Do you have a proof/source for this? I haven’t heard it before.
I know in particular that is assigns a probability of 0 to Chaitin’s constant (because all the hypotheses are computable). Are you saying it can predict the prefixes of Chaitin’s constant better than random? I haven’t heard this claim either.
Hm, I might have confused what you are allowed to do if you had enough compute to run Solonomoff Induction with Solomonoff induction itself, so that’s maybe the issue I had here.
If I wanted to create my own argument for why Solomonoff induction could do it, it’s because that it’s essentially a halting oracle, which allows it to compute/create all the digits of Chaitin’s constants, given that it can compute in general the recursively enumerable sets, and since it can compute all the digits of Chaitin’s constants, it can basically read them like a book, and thus it has predicted the sequence of digits.
Solomonoff induction is a specific probability distribution.
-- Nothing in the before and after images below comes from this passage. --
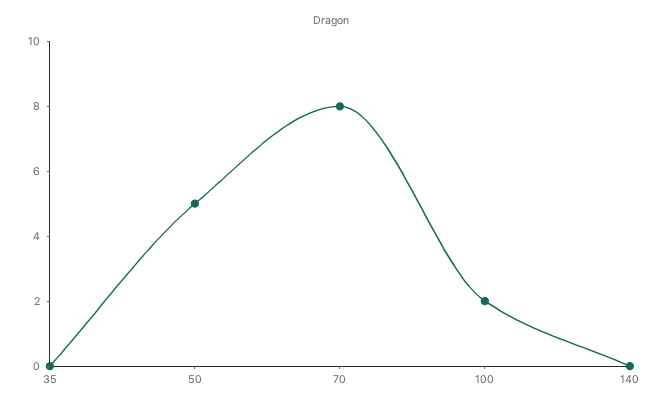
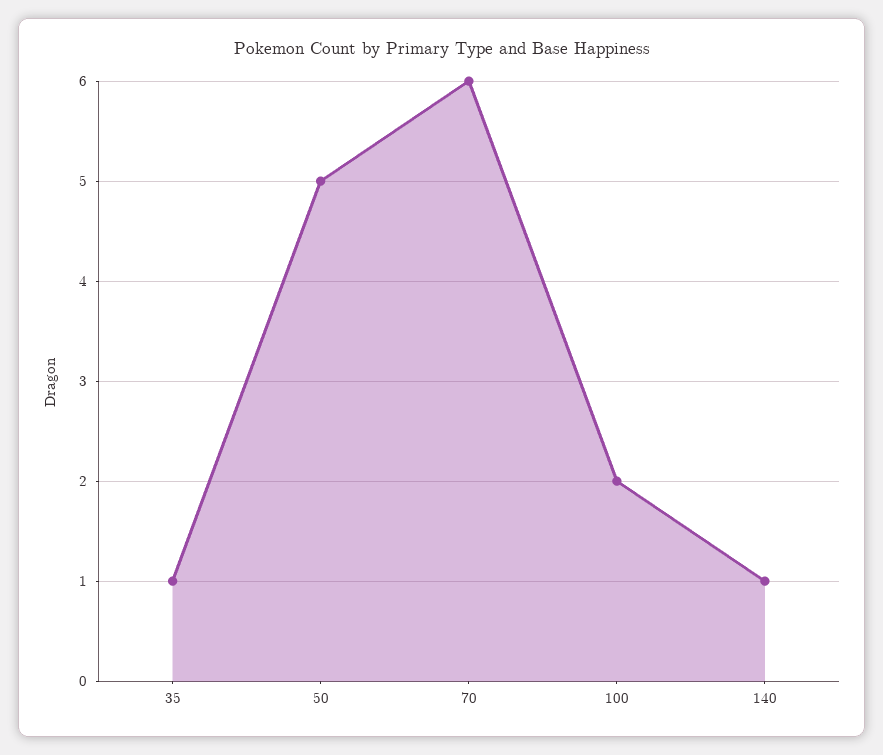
  {
-   "35": 0,
+   "35": 1,
    "50": 5,
-   "70": 8,
+   "70": 6,
    "100": 2,
-   "140": 0
+   "140": 1
  }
It isn’t making “decisions” per se. It can’t notice that it’s existence implies that there is a halting oracle, and that it therefore can predict one. This is because, in general, Solomonoff induction is not embedded.
If there was a physical process for a halting oracle, that would be pretty sick because then we could just run Solomonoff induction. As shown in my post, we don’t need to worry that there might be an even better strategy in such a universe; the hypotheses of Solomonoff induction can take advantage of the halting oracle just as well as we can!
You do mention that the methods of reasoning have to be computable for this to work, and there I’m quite a bit more skeptical of that condition holding.